Artinya, celebration yang kita adakan untuk Tuhan tidak hanya dibatasi oleh tembok-tembok gedung gereja! Bahkan celebration ini tidak dibatasi oleh keanggotaan gereja atau denominasi, atau bahkan ras dan spesies! Community yang di dalamnya kita berpartisipasi bukan sekedar komunitas orang percaya, tetapi juga seluruh makhluk di setiap titik alam semesta! Inilah community terbesar yang pernah ada. Tidak hanya itu, community terbesar ini memiliki tujuan yang paling ultimat, yakni Tuhan sendiri! Keseluruhan community ini mengarahkan attention secara penuh kepada Tuhan. Itulah sebabnya, kita yang diberi anugerah untuk berpartisipasi dalam ibadah setiap minggu pulang dengan sukacita yang meluap-luap, jauh melampaui para K-POPers yang pulang dari konser.
Yah... Seharusnya itulah yang terjadi.
Kenyataannya, kita tidak pulang dari gereja dengan sukacita. Celebration yang kita adakan tidak terasa seperti celebration melainkan sebagai chore (kewajiban). Attention penuh yang seharusnya diberikan kepada Tuhan malah dibiarkan terdistraksi oleh hal-hal lain. Kita pulang tanpa sukacita.
Seorang rekan hamba Tuhan menceritakan kepada saya bahwa suatu kali di tempat pelayanannya (bukan GII) setiap pertemuan remaja selalu diawali dengan games. Penasaran ia bertanya kepada hamba Tuhan remaja yang melayani di gereja tersebut. Jawabannya sangat menarik, “Kalau kita tidak mulai dengan games, anak-anak akan malas beribadah.” Hah? Bukankah seharusnya memuji Tuhan, mendengarkan Firman-Nya, dan merasakan hadirat-Nya memberikan sukacita lebih dari sekedar games?

_ _ _

- **Tugas Kegiatan**:
1. Tentukan apakah setiap pernyataan berikut sesuai dengan teks tentang ibadah. Jawab ya atau tidak, lalu kutip kata-kata teks yang menjadi penentunya.
(a) Community terbesar itu hanya terdiri atas komunitas orang percaya.
(b) Di tempat pelayanan rekan hamba Tuhan itu, setiap pertemuan remaja selalu diawali dengan games.
(c) Pada kenyataannya, kita pulang dari gereja dengan sukacita.
2. Lanjutkan teks tentang ibadah mulai dari bagian terakhirnya.

- **Informasi Tersaji**:
_ _ _

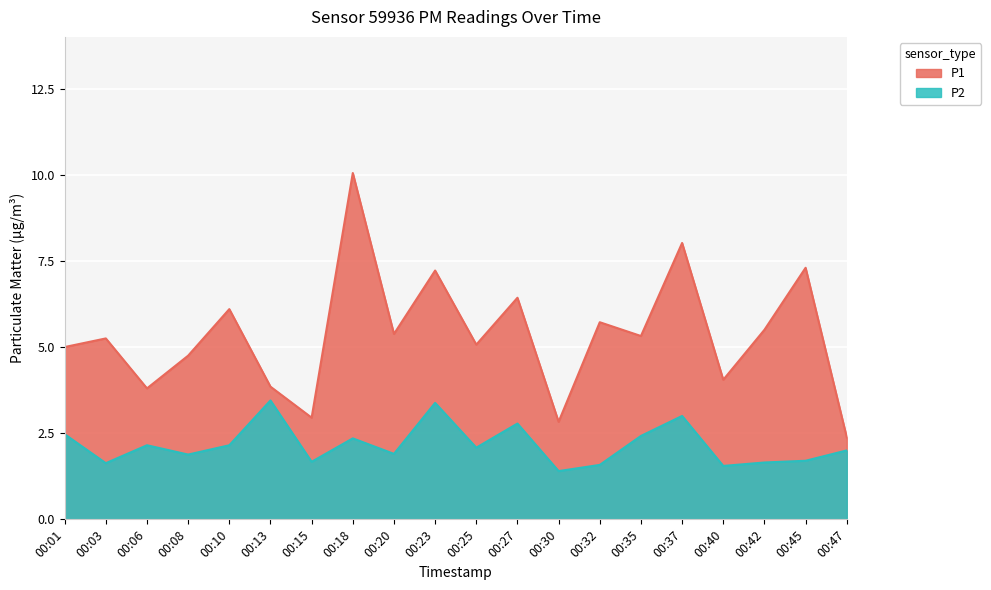

Where is the first local maximum for P2?

00:06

_ _ _

- **Jawaban Kegiatan**:
1.
(a) Tidak: "Community yang di dalamnya kita berpartisipasi bukan sekedar komunitas orang percaya, tetapi juga seluruh makhluk di setiap titik alam semesta!"
(b) Ya: "setiap pertemuan remaja selalu diawali dengan games"
(c) Tidak: "Kenyataannya, kita tidak pulang dari gereja dengan sukacita."

2.
Secara tidak langsung, pola pikir bahwa memberikan attention penuh kepada Tuhan adalah hal membosankan telah merasuk dalam gereja, baik dalam liturgi bahkan program-program. Akibatnya, attention secara sengaja berusaha dialihkan ke hal lain (misalnya games atau kegiatan-kegiatan lain) dengan dalih, “Ini kan untuk mengakrabkan satu sama lain”, “Ini akan untuk menjalin persekutuan,” dan sebagainya.
Sekali lagi, kalau ada perkumpulan orang yang sekedar senang-senang, bahkan meski dilakukan di dalam gedung gereja dan oleh anggota gereja, tetap saja mereka adalah crowd dan bukan community. Komunitas K-POPers saja lebih baik. Setidaknya mereka punya tujuan dan dapat memberikan attention pada objek yang sama. Jangan sampai orang sekuler lebih mahir membangun community daripada tubuh Kristus sendiri.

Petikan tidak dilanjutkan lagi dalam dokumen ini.